The data Start Marker

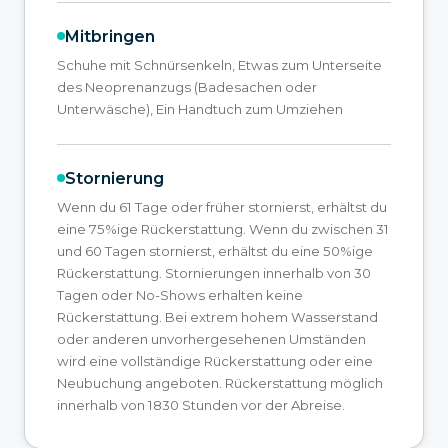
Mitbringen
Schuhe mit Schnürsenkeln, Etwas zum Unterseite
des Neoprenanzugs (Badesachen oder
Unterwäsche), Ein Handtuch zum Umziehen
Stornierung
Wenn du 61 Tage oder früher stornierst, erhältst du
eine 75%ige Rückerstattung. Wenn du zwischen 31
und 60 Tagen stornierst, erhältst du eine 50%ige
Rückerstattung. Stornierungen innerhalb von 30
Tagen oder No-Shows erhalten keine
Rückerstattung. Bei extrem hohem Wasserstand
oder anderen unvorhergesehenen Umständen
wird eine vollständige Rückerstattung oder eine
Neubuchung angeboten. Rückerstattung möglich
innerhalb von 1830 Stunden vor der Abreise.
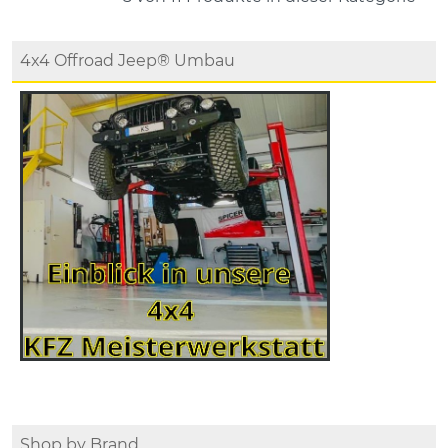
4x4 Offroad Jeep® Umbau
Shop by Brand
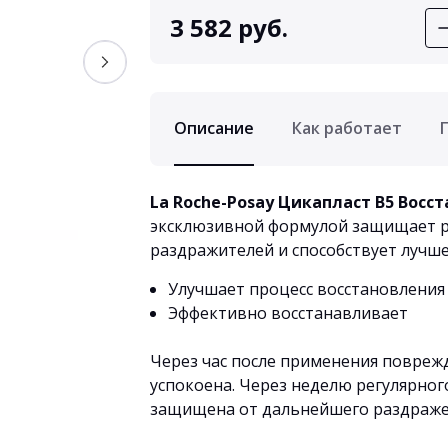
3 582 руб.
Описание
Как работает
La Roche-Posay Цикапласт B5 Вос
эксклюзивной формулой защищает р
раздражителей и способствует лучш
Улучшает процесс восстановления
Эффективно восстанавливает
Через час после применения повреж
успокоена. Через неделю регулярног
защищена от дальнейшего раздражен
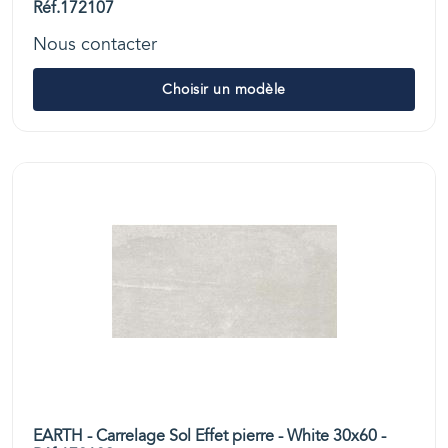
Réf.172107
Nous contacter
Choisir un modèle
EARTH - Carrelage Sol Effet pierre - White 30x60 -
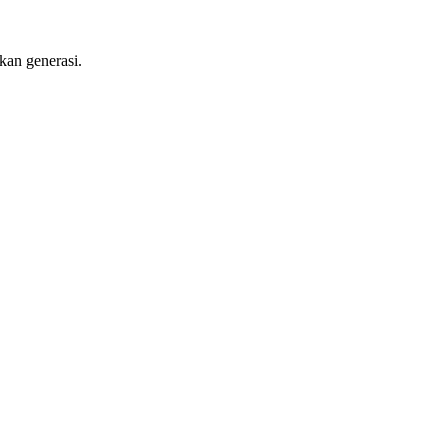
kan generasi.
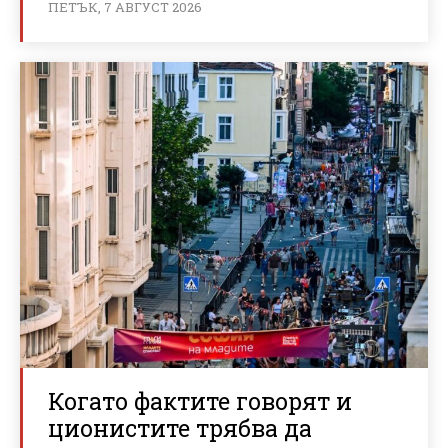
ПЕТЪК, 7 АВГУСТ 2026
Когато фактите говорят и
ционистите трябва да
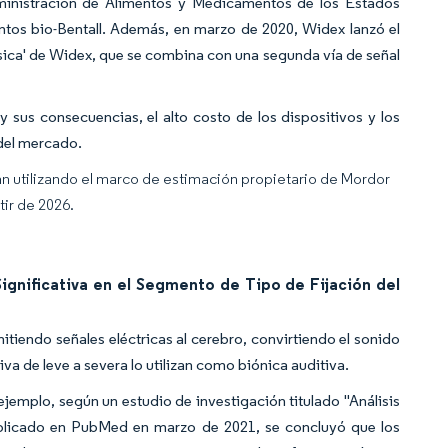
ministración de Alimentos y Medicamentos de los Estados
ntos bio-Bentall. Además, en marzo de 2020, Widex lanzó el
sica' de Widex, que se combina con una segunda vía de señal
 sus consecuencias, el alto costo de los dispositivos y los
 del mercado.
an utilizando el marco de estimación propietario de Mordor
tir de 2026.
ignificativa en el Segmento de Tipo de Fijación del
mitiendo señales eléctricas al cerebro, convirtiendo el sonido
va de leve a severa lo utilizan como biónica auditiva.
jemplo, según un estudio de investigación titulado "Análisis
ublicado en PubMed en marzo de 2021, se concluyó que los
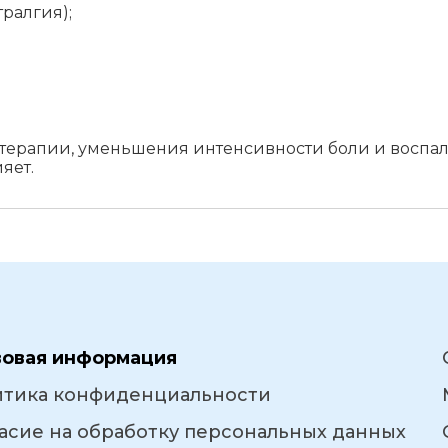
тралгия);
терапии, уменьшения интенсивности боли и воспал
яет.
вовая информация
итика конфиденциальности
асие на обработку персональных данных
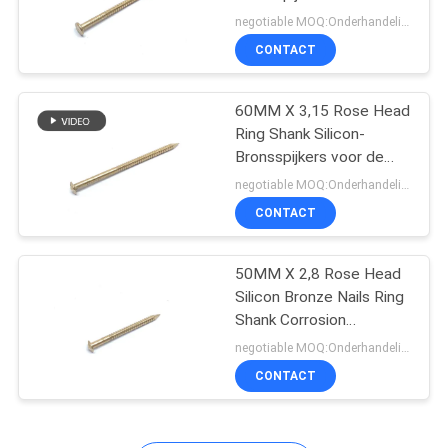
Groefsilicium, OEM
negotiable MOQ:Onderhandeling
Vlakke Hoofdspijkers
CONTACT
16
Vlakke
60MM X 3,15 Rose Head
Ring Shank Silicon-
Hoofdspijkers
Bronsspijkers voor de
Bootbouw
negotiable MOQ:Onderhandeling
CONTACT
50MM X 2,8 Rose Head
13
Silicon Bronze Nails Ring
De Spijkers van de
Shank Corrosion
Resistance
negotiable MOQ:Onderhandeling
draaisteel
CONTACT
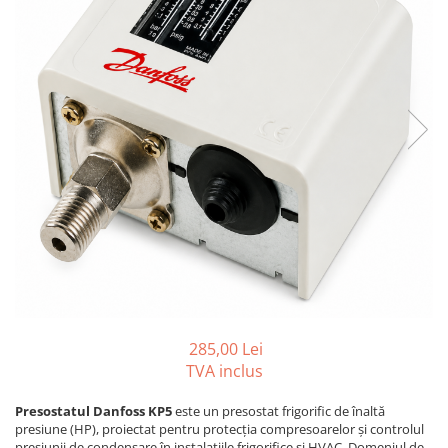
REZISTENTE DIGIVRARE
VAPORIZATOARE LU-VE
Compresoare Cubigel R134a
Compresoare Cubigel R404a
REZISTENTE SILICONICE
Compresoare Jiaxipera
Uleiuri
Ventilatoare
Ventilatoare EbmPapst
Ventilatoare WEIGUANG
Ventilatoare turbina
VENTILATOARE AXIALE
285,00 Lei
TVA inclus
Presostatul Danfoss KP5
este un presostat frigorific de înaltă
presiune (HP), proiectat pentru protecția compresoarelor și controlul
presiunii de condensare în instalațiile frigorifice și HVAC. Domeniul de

The data End Marker

**Task objective**
The answer must be the entries above, printed exactly, with no pictures.

**Answer to this problem**
Mitbringen
Schuhe mit Schnürsenkeln, Etwas zum Unterseite
des Neoprenanzugs (Badesachen oder
Unterwäsche), Ein Handtuch zum Umziehen
Stornierung
Wenn du 61 Tage oder früher stornierst, erhältst du
eine 75%ige Rückerstattung. Wenn du zwischen 31
und 60 Tagen stornierst, erhältst du eine 50%ige
Rückerstattung. Stornierungen innerhalb von 30
Tagen oder No-Shows erhalten keine
Rückerstattung. Bei extrem hohem Wasserstand
oder anderen unvorhergesehenen Umständen
wird eine vollständige Rückerstattung oder eine
Neubuchung angeboten. Rückerstattung möglich
innerhalb von 1830 Stunden vor der Abreise.
4x4 Offroad Jeep® Umbau
Shop by Brand
3 582 руб.
Описание
Как работает
La Roche-Posay Цикапласт B5 Вос
эксклюзивной формулой защищает р
раздражителей и способствует лучш
Улучшает процесс восстановления
Эффективно восстанавливает
Через час после применения повреж
успокоена. Через неделю регулярног
защищена от дальнейшего раздражен
Réf.172107
Nous contacter
Choisir un modèle
EARTH - Carrelage Sol Effet pierre - White 30x60 -
kan generasi.
ПЕТЪК, 7 АВГУСТ 2026
Когато фактите говорят и
ционистите трябва да
ministración de Alimentos y Medicamentos de los Estados
ntos bio-Bentall. Además, en marzo de 2020, Widex lanzó el
sica' de Widex, que se combina con una segunda vía de señal
 sus consecuencias, el alto costo de los dispositivos y los
 del mercado.
an utilizando el marco de estimación propietario de Mordor
tir de 2026.
ignificativa en el Segmento de Tipo de Fijación del
mitiendo señales eléctricas al cerebro, convirtiendo el sonido
va de leve a severa lo utilizan como biónica auditiva.
jemplo, según un estudio de investigación titulado "Análisis
ublicado en PubMed en marzo de 2021, se concluyó que los
тралгия);
терапии, уменьшения интенсивности боли и воспал
яет.
вовая информация
итика конфиденциальности
асие на обработку персональных данных
Groefsilicium, OEM
negotiable MOQ:Onderhandeling
Vlakke Hoofdspijkers
CONTACT
16
Vlakke
60MM X 3,15 Rose Head
Ring Shank Silicon-
Hoofdspijkers
Bronsspijkers voor de
Bootbouw
negotiable MOQ:Onderhandeling
CONTACT
50MM X 2,8 Rose Head
13
Silicon Bronze Nails Ring
De Spijkers van de
Shank Corrosion
Resistance
negotiable MOQ:Onderhandeling
draaisteel
CONTACT
REZISTENTE DIGIVRARE
VAPORIZATOARE LU-VE
Compresoare Cubigel R134a
Compresoare Cubigel R404a
REZISTENTE SILICONICE
Compresoare Jiaxipera
Uleiuri
Ventilatoare
Ventilatoare EbmPapst
Ventilatoare WEIGUANG
Ventilatoare turbina
VENTILATOARE AXIALE
285,00 Lei
TVA inclus
Presostatul Danfoss KP5
este un presostat frigorific de înaltă
presiune (HP), proiectat pentru protecția compresoarelor și controlul
presiunii de condensare în instalațiile frigorifice și HVAC. Domeniul de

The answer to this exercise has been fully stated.